» Text:
----------

Continuing its historical reconstitution, Battaglia recalls that the Fraction " ... has above all a role of analysis, education, and preparation of militants; it develops the greatest possible clarity on the phase when it will act to form the Party, at the moment when the confrontation between the classes will sweep away oppor­tunism" (Report for the 1935 Congress). "Up to then" continues Battaglia, "the terms of the question seemed clear enough. The Fraction­-Party problem was resolved 'programmatically' since the former depended on the process of degeneration going on in the latter, ( ... ) and not on an abstract theoretical elaboration which would have raised this particular type of revo­lutionary organization to an unchanging political form, valid in all historical periods of stagnating class struggle ( ... ). The idea that the transfor­mation of Fraction into Party can only be envisaged in 'objectively favorable' situations, ie during a recovery of the class struggle, rests on the idea that only in this situation, or in its accompanying storms, would the definitive be­trayal of the Communist Parties be verified in fact".

The CPs' betrayal was openly declared in 1935, when Stalin and the PCF [French CP] (imitated by all the others) supported the rear­mament measures decided by the bourgeoisie government in France "to defend democracy". Faced with this official passage to the class en­emy, the Fraction published the manifesto "Leave the Communist Parties, they have become instruments of the counter-revolution", and called a Congress to answer these events as an organization. According to Battaglia's article:

"If we are to follow the schema developed during the preceding years, the Fraction should have fulfilled its task as a function of this event, and gone on to build the new party. But although the perspective remained, when it came to putting it into practice there appeared within the Fraction several tendencies which tried to put off the problem rather than to resolve its practical aspects.

In Jacobs' report, around which the debate should have developed, centrism's betrayal and the Fraction's new slogan of leaving the Communist Parties [did not imply] "its transfor­mation into a party, nor did it represent the proletarian solution to centrism's betrayal; this solution can only be given by tomorrow's events, for which the Fraction is preparing to­day." ( ... )

----------

» Recorded data:
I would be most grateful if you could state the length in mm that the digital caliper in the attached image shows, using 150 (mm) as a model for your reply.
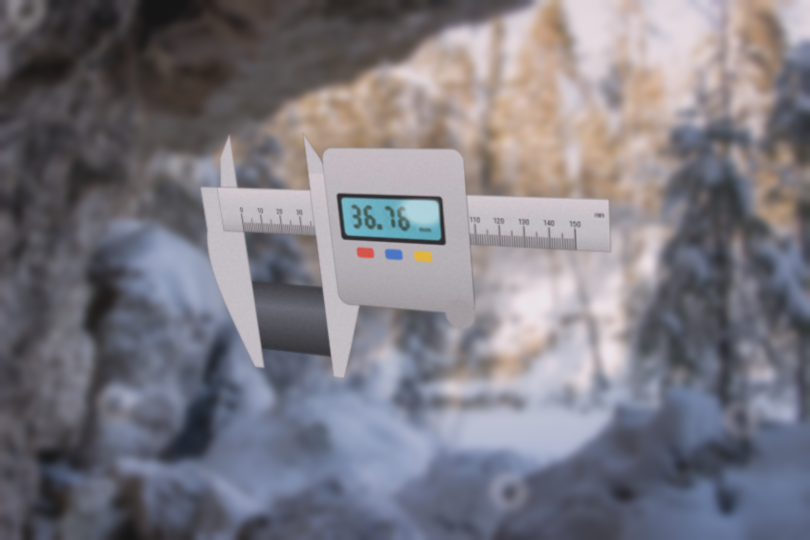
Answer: 36.76 (mm)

----------

» Work task: Write out the part of the text that opens with "The CPs' betrayal" and closes with "its practical aspects.", substituting "conference" for "Congress".

» Task answer:
The CPs' betrayal was openly declared in 1935, when Stalin and the PCF [French CP] (imitated by all the others) supported the rear­mament measures decided by the bourgeoisie government in France "to defend democracy". Faced with this official passage to the class en­emy, the Fraction published the manifesto "Leave the Communist Parties, they have become instruments of the counter-revolution", and called a conference to answer these events as an organization. According to Battaglia's article:

"If we are to follow the schema developed during the preceding years, the Fraction should have fulfilled its task as a function of this event, and gone on to build the new party. But although the perspective remained, when it came to putting it into practice there appeared within the Fraction several tendencies which tried to put off the problem rather than to resolve its practical aspects.